There appears to be little or no policing and it is quite common for there to be fatalities among the young.  Clarisse has lost six of her friends through shootings in the last year alone.  There are also many car crashes, and the police are only concerned that the drivers are properly insured.

So far as the Mechanical Hound is concerned, it seems to be a method for keeping pests under control, and this includes dissident firemen.  In the book we hear that the Seattle Fire Chief committed suicide by providing the Mechanical Hound with his own chemical format, and then letting it loose.

Bradbury illustrates his descriptive writing throughout the book, but perhaps one of the most striking scenes is that of the burning of the old lady’s books, “Books bombarded his shoulders, his arms, his upturned face. A book alighted, almost obediently, like a white pigeon, in his hands, wings fluttering.  In the dim wavering light, a page hung open and it was like a snowy feather, the words delicately painted thereon.” Montag had time to read one of the lines and it said, “Time has fallen asleep in the afternoon sunshine” from Glasgow lace maker, Alexander Smith’s Collection of Essays, “Dreamthorp”.

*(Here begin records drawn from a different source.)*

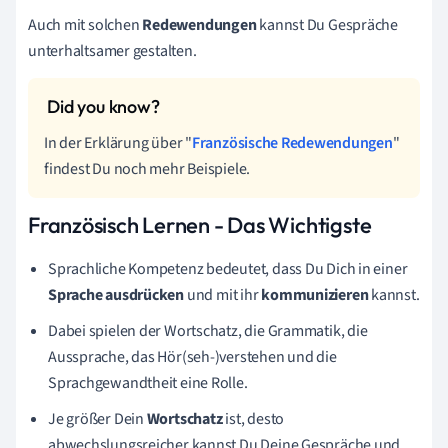
Auch mit solchen
Redewendungen
kannst Du Gespräche
unterhaltsamer gestalten.
In der Erklärung über "
Französische Redewendungen
"
findest Du noch mehr Beispiele.
Französisch Lernen - Das Wichtigste
Sprachliche Kompetenz bedeutet, dass Du Dich in einer
Sprache ausdrücken
und mit ihr
kommunizieren
kannst.
Dabei spielen der Wortschatz, die Grammatik, die
Aussprache, das Hör(seh-)verstehen und die
Sprachgewandtheit eine Rolle.
Je größer Dein
Wortschatz
ist, desto
abwechslungsreicher kannst Du Deine Gespräche und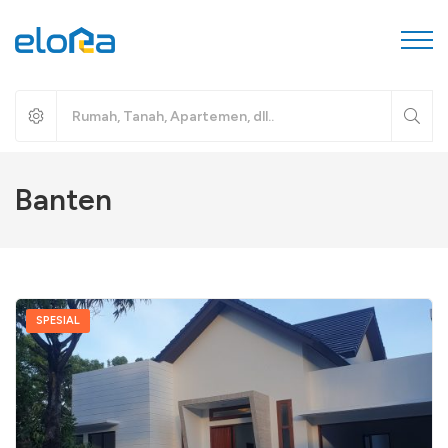
Banten
SPESIAL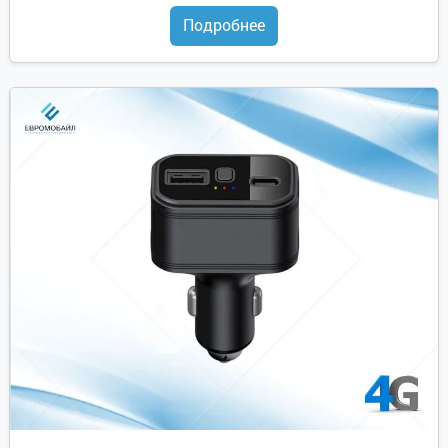
Подробнее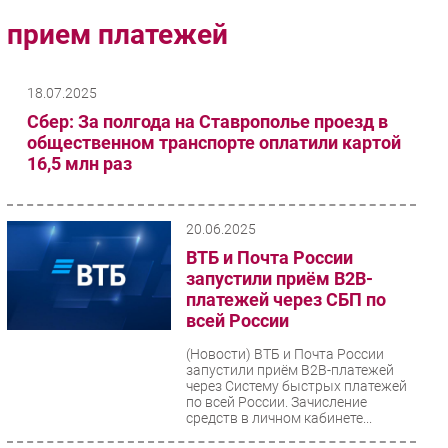
Импорто­замещение
прием платежей
Автоматизация Промышленности
Интернет
18.07.2025
Мобильная связь
Сбер: За полгода на Ставрополье проезд в
Фиксированная связь
общественном транспорте оплатили картой
16,5 млн раз
Интеграция
Рынок ПК
Маркетинг
20.06.2025
Торговые сети
ВТБ и Почта России
запустили приём B2B-
Оборудование
платежей через СБП по
ПО
всей России
Outsourcing
(Новости)
ВТБ и Почта России
Кадры
запустили приём B2B-платежей
через Систему быстрых платежей
Регулирование
по всей России. Зачисление
Финансы
средств в личном кабинете...
Web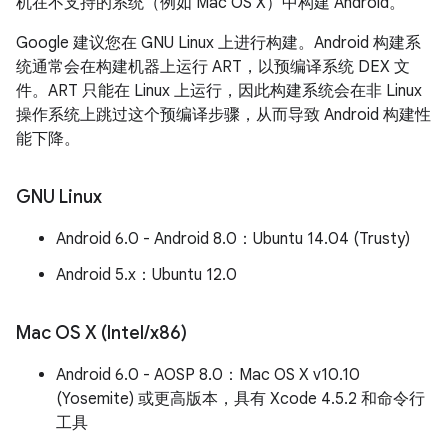
机在不支持的系统（例如 Mac OS X）中构建 Android。
Google 建议您在 GNU Linux 上进行构建。Android 构建系
统通常会在构建机器上运行 ART，以预编译系统 DEX 文
件。ART 只能在 Linux 上运行，因此构建系统会在非 Linux
操作系统上跳过这个预编译步骤，从而导致 Android 构建性
能下降。
GNU Linux
Android 6.0 - Android 8.0：Ubuntu 14.04 (Trusty)
Android 5.x：Ubuntu 12.0
Mac OS X (Intel
/
x86)
Android 6.0 - AOSP 8.0：Mac OS X v10.10
(Yosemite) 或更高版本，具有 Xcode 4.5.2 和命令行
工具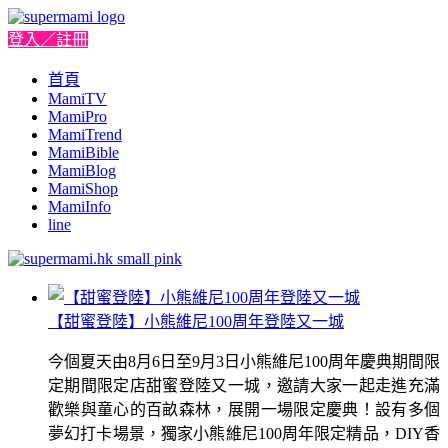
登入／註冊
首頁
MamiTV
MamiPro
MamiTrend
MamiBible
MamiBlog
MamiShop
MamiInfo
line
【甜蜜登陸】小熊維尼100周年登陸又一城
今個夏天由8月6日至9月3日小熊維尼100周年慶典期間限
定期間限定店甜蜜登陸又一城，邀請大家一起走進充滿
歡樂與童心的百畝森林，展開一場限定慶典！設有多個
夢幻打卡場景，獨家小熊維尼100周年限定精品，DIY香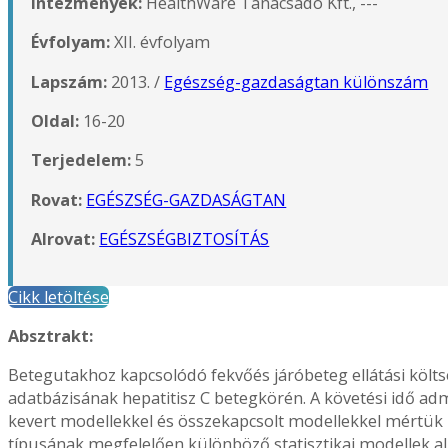
Intézmények:
HealthWare Tanácsadó Kft., ---
Évfolyam:
XII. évfolyam
Lapszám:
2013. /
Egészség-gazdaságtan különszám
Oldal:
16-20
Terjedelem:
5
Rovat:
EGÉSZSÉG-GAZDASÁGTAN
Alrovat:
EGÉSZSÉGBIZTOSÍTÁS
Cikk letöltése
Absztrakt:
Betegutakhoz kapcsolódó fekvőés járóbeteg ellátási költs
adatbázisának hepatitisz C betegkörén. A követési idő admi
kevert modellekkel és összekapcsolt modellekkel mértük 
típusának megfelelően különböző statisztikai modellek a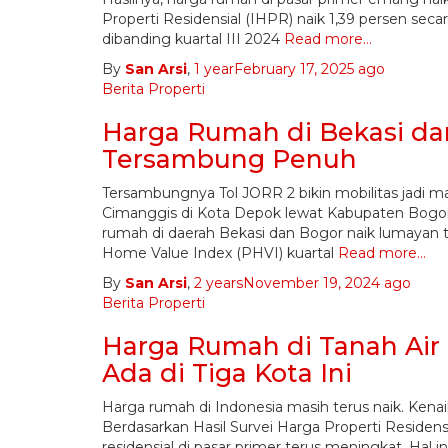
Properti Residensial (IHPR) naik 1,39 persen secar
dibanding kuartal III 2024
Read more…
By
San Arsi
,
1 year
February 17, 2025
ago
Berita Properti
Harga Rumah di Bekasi da
Tersambung Penuh
Tersambungnya Tol JORR 2 bikin mobilitas jadi mak
Cimanggis di Kota Depok lewat Kabupaten Bogor,
rumah di daerah Bekasi dan Bogor naik lumayan t
Home Value Index (PHVI) kuartal
Read more…
By
San Arsi
,
2 years
November 19, 2024
ago
Berita Properti
Harga Rumah di Tanah Air N
Ada di Tiga Kota Ini
Harga rumah di Indonesia masih terus naik. Kenaik
Berdasarkan Hasil Survei Harga Properti Residensi
residensial di pasar primer terus meningkat. Hal in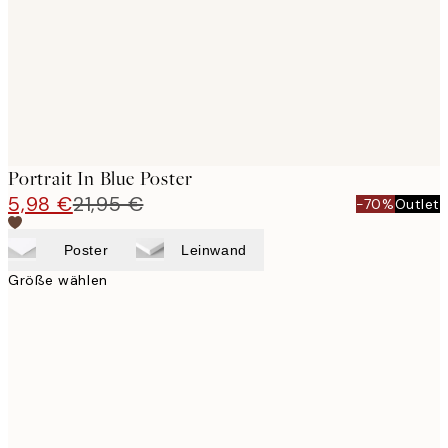
images
Portrait In Blue Poster
5,98 €
21,95 €
-70%
Outlet
Poster
Leinwand
Größe wählen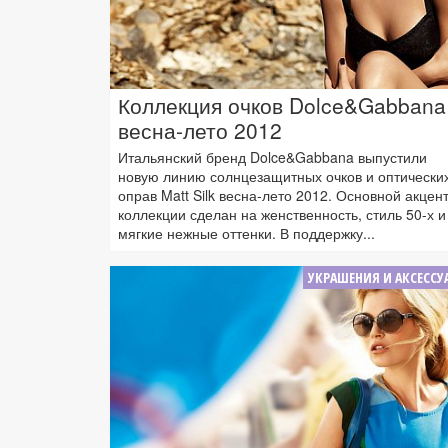
Коллекция очков Dolce&Gabbana
весна-лето 2012
Итальянский бренд Dolce&Gabbana выпустили
новую линию солнцезащитных очков и оптически
оправ Matt Silk весна-лето 2012. Основной акцент
коллекции сделан на женственность, стиль 50-х и
мягкие нежные оттенки. В поддержку...
УКРАШЕНИЯ И АКСЕССУ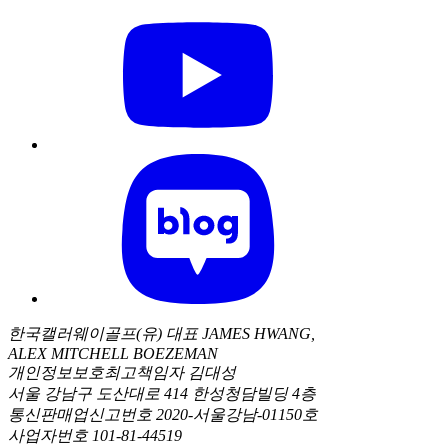
한국캘러웨이골프(유) 대표 JAMES HWANG,
ALEX MITCHELL BOEZEMAN
개인정보보호최고책임자 김대성
서울 강남구 도산대로 414 한성청담빌딩 4층
통신판매업신고번호 2020-서울강남-01150호
사업자번호 101-81-44519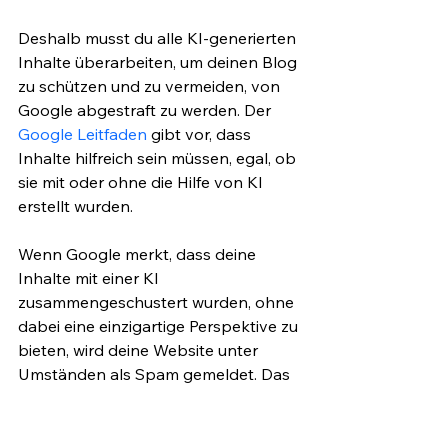
Deshalb musst du alle KI-generierten 
Inhalte überarbeiten, um deinen Blog 
zu schützen und zu vermeiden, von 
Google abgestraft zu werden. Der 
Google Leitfaden
 gibt vor, dass 
Inhalte hilfreich sein müssen, egal, ob 
sie mit oder ohne die Hilfe von KI 
erstellt wurden.
Wenn Google merkt, dass deine 
Inhalte mit einer KI 
zusammengeschustert wurden, ohne 
dabei eine einzigartige Perspektive zu 
bieten, wird deine Website unter 
Umständen als Spam gemeldet. Das 
ist ein großes Risiko, insbesondere 
für Kleinunternehmer:innen, die sich 
mit Bloggen eine Online-Präsenz 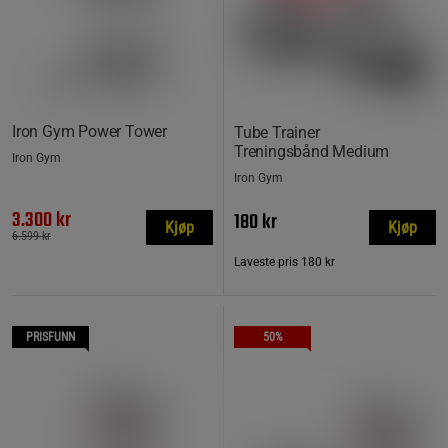
Iron Gym Power Tower
Tube Trainer
Treningsbånd Medium
Iron Gym
Iron Gym
3.300 kr
180 kr
Kjøp
Kjøp
6.599 kr
Laveste pris
180 kr
PRISFUNN
50%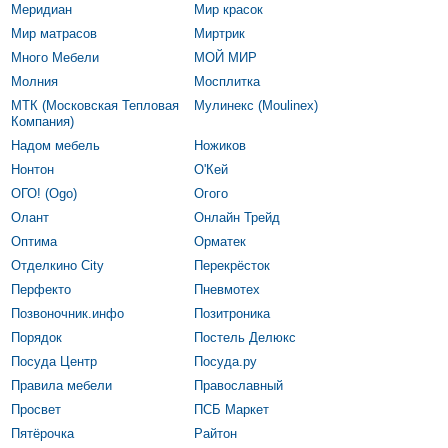
Меридиан
Мир красок
Мир матрасов
Миртрик
Много Мебели
МОЙ МИР
Молния
Мосплитка
МТК (Московская Тепловая
Мулинекс (Moulinex)
Компания)
Надом мебель
Ножиков
Нонтон
О'Кей
ОГО! (Ogo)
Огого
Олант
Онлайн Трейд
Оптима
Орматек
Отделкино City
Перекрёсток
Перфекто
Пневмотех
Позвоночник.инфо
Позитроника
Порядок
Постель Делюкс
Посуда Центр
Посуда.ру
Правила мебели
Православный
Просвет
ПСБ Маркет
Пятёрочка
Райтон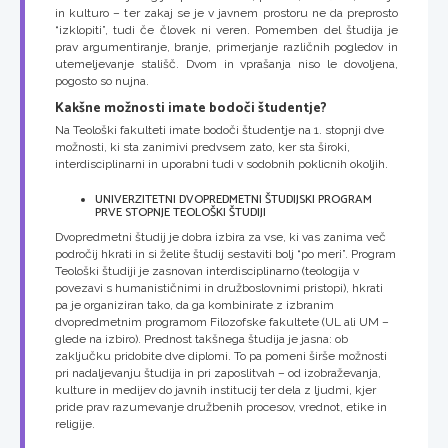
in kulturo – ter zakaj se je v javnem prostoru ne da preprosto
“izklopiti”, tudi če človek ni veren. Pomemben del študija je
prav argumentiranje, branje, primerjanje različnih pogledov in
utemeljevanje stališč. Dvom in vprašanja niso le dovoljena,
pogosto so nujna.
Kakšne možnosti imate bodoči študentje?
Na Teološki fakulteti imate bodoči študentje na 1. stopnji dve
možnosti, ki sta zanimivi predvsem zato, ker sta široki,
interdisciplinarni in uporabni tudi v sodobnih poklicnih okoljih.
UNIVERZITETNI DVOPREDMETNI ŠTUDIJSKI PROGRAM
PRVE STOPNJE TEOLOŠKI ŠTUDIJI
Dvopredmetni študij je dobra izbira za vse, ki vas zanima več
področij hkrati in si želite študij sestaviti bolj “po meri”. Program
Teološki študiji je zasnovan interdisciplinarno (teologija v
povezavi s humanističnimi in družboslovnimi pristopi), hkrati
pa je organiziran tako, da ga kombinirate z izbranim
dvopredmetnim programom Filozofske fakultete (UL ali UM –
glede na izbiro). Prednost takšnega študija je jasna: ob
zaključku pridobite dve diplomi. To pa pomeni širše možnosti
pri nadaljevanju študija in pri zaposlitvah – od izobraževanja,
kulture in medijev do javnih institucij ter dela z ljudmi, kjer
pride prav razumevanje družbenih procesov, vrednot, etike in
religije.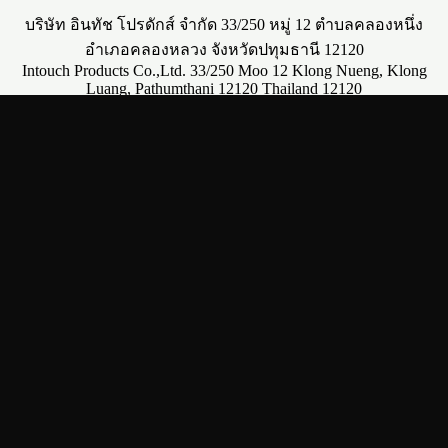
บริษัท อินทัช โปรดักส์ จำกัด 33/250 หมู่ 12 ตำบลคลองหนึ่ง
อำเภอคลองหลวง จังหวัดปทุมธานี 12120
Intouch Products Co.,Ltd. 33/250 Moo 12 Klong Nueng, Klong
Luang, Pathumthani 12120 Thailand 12120
สำนักงานใหญ่ เลขที่ประจำตัวผู้เสียภาษี : 013 555 600 6406 Tel.
02-592-6922
E-Mail :
sale_intouch@yahoo.co.th
, ID Line :
@nya1010t
โทรด่วน
061-954-5444
ติดต่อ
0619545444
คลิกเพื่อโทร
Visitors:
610,849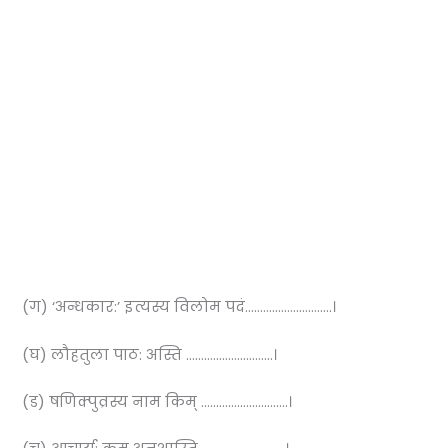
(ग) ‘अन्धकार:’ इत्यस्य विलोम पदं………………………..।
(घ) लौहतुला पाठ: अस्ति ………………………..।
(ड) षणिक्पुव्रस्य नाम किम् ………………………..।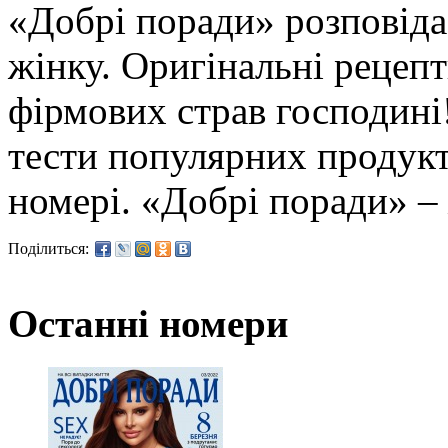
«Добрі поради» розповіда
жінку. Оригінальні рецеп
фірмових страв господині
тести популярних продукт
номері. «Добрі поради» –
Поділиться:
Останні номери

This work is punctuated with Bradbury’s beautiful prose and illuminating dialogue, which bring to life the society that he has created in his mind. This society is based on the theory that happiness can be obtained through an absence of knowledge and individual thought. Bradbury indicates that this is achieved by indoctrinating the citizens of this world at an early age, much like Huxley’s ‘Brave New World’.  Other similar themes are the dependence on drugs as a means to escape the realities of society, and communal activities. 

Those that cannot conform are suitably punished or disposed of, as in Clarisse’s case.